Unfortunately, his log off issue is common when using a WiFi signal that is weak or has too many users already on it. And remember, if you don’t log off correctly, the network can continue to run and can consume all of your remaining paid for minutes of internet access.
The standard online Nauta window will tell you how much time you have used and how much time you have left. To end the session, punch “Cerrar sesion” or “Ayuda”. Another option is to visit a bigger hotel with WiFi and try to log on using your cards. Sometimes they will want you pay an additional fee.
Some of the ETECSA offices offer WiFi, some do not. In Vinales, you will see a crowd gathered outside, around the ETECSA office, to get online. In Varadero, there is no WiFi at the ETECSA building, but they have about seven desktop machines inside where you can use your ETECSA cards.
It is hit and miss. Sometimes you get a good connection and sometimes not. I found that once I was online, it took a long time to actually access my email server. However, once accessed, the actual data flow was fine. I could read, review, delete, write and send emails. However, attachments were pretty iffy as the actual connection speed was low. The max speed should be about 125 KB/s.
According to the people I spoke to, there is no government firewall. You can access any website anywhere in the world from Cuba. I did not do a thorough test but I was able to get on Google news and find out what was happening in the rest of the world. In addition, I was told that there is no censorship – that the Cuban government does not read or censor web communications. Once again, this is what I was told.
How to find the WiFi hot spots.
In Havana, the big city, there are hundreds of WiFi hot spots with more popping up every day. However, there are no signs announcing their presence. Instead, just find a corner, a park or a location where a bunch of people are holding up the phones and are on the web. Daytime, nighttime – finding a group of people with phones is the best way to find a hot spot.
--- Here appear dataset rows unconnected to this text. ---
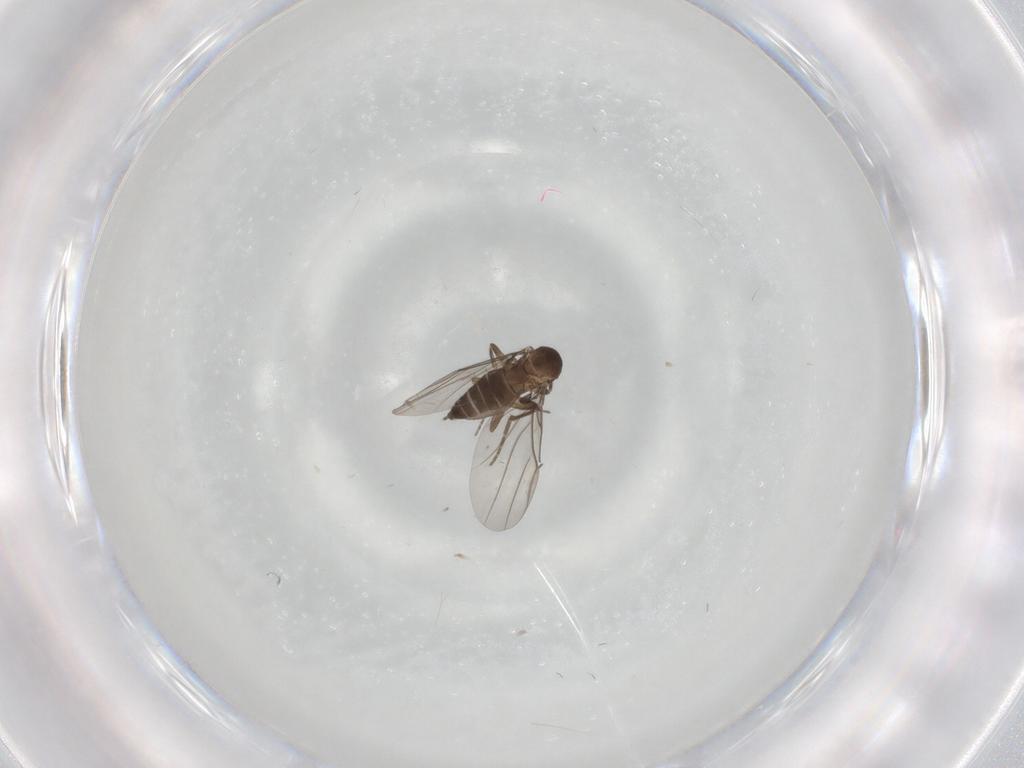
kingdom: Animalia
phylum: Arthropoda
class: Insecta
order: Diptera
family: Phoridae
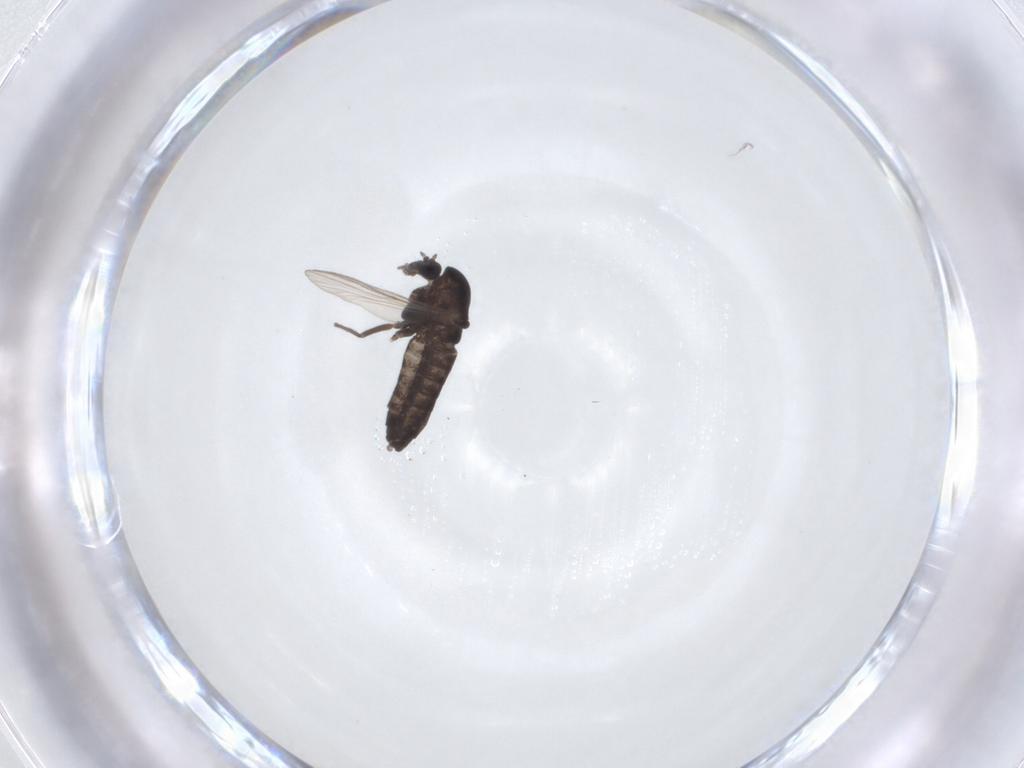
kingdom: Animalia
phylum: Arthropoda
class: Insecta
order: Diptera
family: Chironomidae
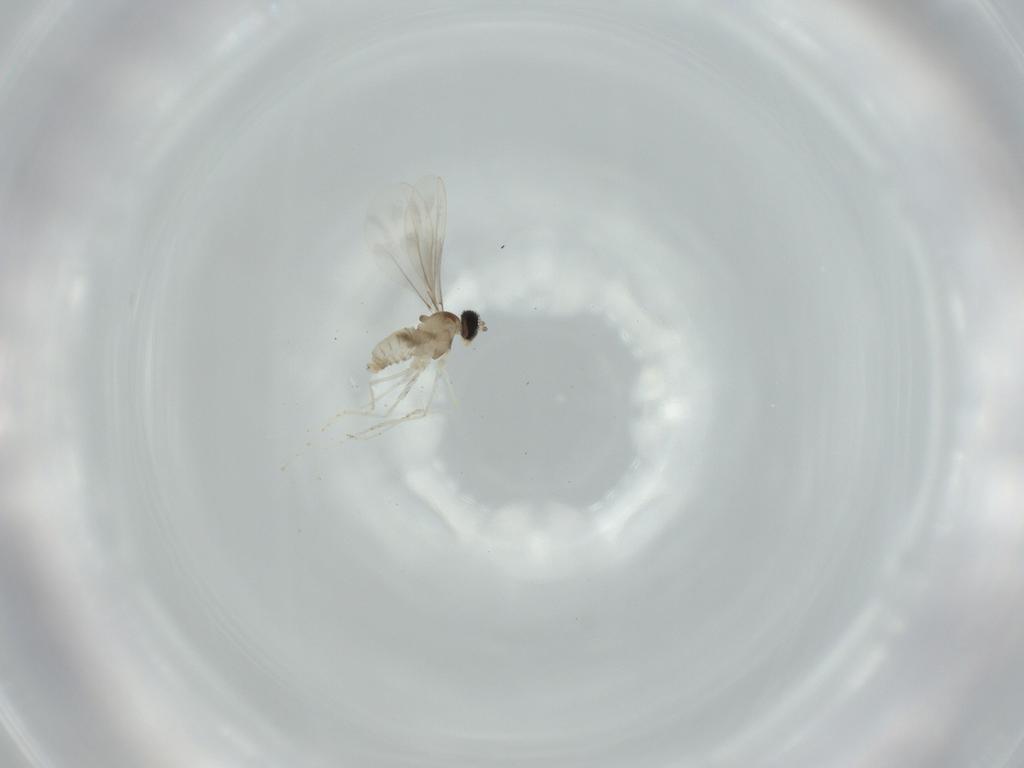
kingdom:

CAPTION: If you need a WiFi hot spot in Havana, just look for a bunch of people on their smartphones.
In the other cities – especially rural locations – there might not be any access at all or it might be spotty. Before you head off to Cuba, do a web search and find sites that offer up t0 date lists of possible hot spots.
So, if you need to stay connected while in Cuba, do your web research first, while you still have a good web connection, and make list of suggested WiFi locations, especially if you are not staying in Havana. By being patient, buying and using the ETECSA cards, you will be able to stay connected - more or less. Yes, it is slow, yes it is expensive, but it does work.